Felicity Huffman handed jail time over college admissions scandal
US actress Felicity Huffman has been sentenced to 14 days in prison for her involvement in a college admissions scandal.
The Desperate Housewives star admitted to paying $15,000 (£11,500) to have her daughter's exam answers secretly corrected in 2017.
She must also do 250 hours of community service and pay a $30,000 fine.
Parents and athletic coaches were among the 50 people charged in the scheme, but none of the children were indicted.
"There are no excuses or justifications for my actions. Period," Huffman said in a statement after her sentencing. "I would like to apologise again to my daughter, my husband, my family and the educational community for my actions.
"And I especially want to apologise to the students who work hard every day to get into college, and to their parents who make tremendous sacrifices supporting their children."
Judge Indira Talwani said she believes Huffman has accepted full responsibility for her actions, but "trying to be a good mother does not excuse" what she did.
She must report to prison in six weeks. Prosecutors had asked for a month in prison and a $20,000 fine.
The parents charged in the college scam investigation allegedly paid bribes, had exams altered, and even had their children edited into stock photos to fake sporting talents on applications.
Prosecutors say they managed to fraudulently secure spots for the teenagers at elite US universities including Yale, Georgetown and Stanford.
Huffman pleaded guilty to mail and honest services fraud in May. She is the first parent sentenced in the scandal.
Her legal team had asked for a year of probation in lieu of jail time, 250 hours of community service and a $20,000 fine.
But prosecutors wrote in a memo last week that "neither probation nor home confinement (in a large home in the Hollywood Hills with an infinity pool) would constitute meaningful punishment or deter others from committing similar crimes".
What did Huffman do?
Huffman worked with the scam's confessed mastermind, William Singer, to falsify a college entrance exam score for her oldest daughter, Sophia Macy.
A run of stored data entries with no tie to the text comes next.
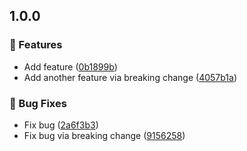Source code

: ﻿## 1.0.0

### 🚀 Features

* Add feature ([0b1899b](https://github.com/owner/repository/commit/0b1899bb03d3eb86a30c84aa4c66c037527fbd14))
* Add another feature via breaking change ([4057b1a](https://github.com/owner/repository/commit/4057b1a703845efcdf2f3b49240dd79d8ce7150e))

### 🐞 Bug Fixes

* Fix bug ([2a6f3b3](https://github.com/owner/repository/commit/2a6f3b3403aaa629de6e65558448b37f126f8e86))
* Fix bug via breaking change ([9156258](https://github.com/owner/repository/commit/9156258d463ba78ac21ebb5fcd32147657bfe86f))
Singer arranged for Sophia to take her SAT test in a special location, an exam widely used for college admissions in the US. Her result was a major improvement on her previous score.
In a letter to Judge Talwani, Huffman wrote: "In my desperation to be a good mother I talked myself into believing that all I was doing was giving my daughter a fair shot."
"I see the irony in that statement now because what I have done is the opposite of fair. I have broken the law, deceived the educational community, betrayed my daughter and failed my family."
Huffman said in her letter to the judge that her daughter had been unaware of the fraud, and was devastated to learn of it.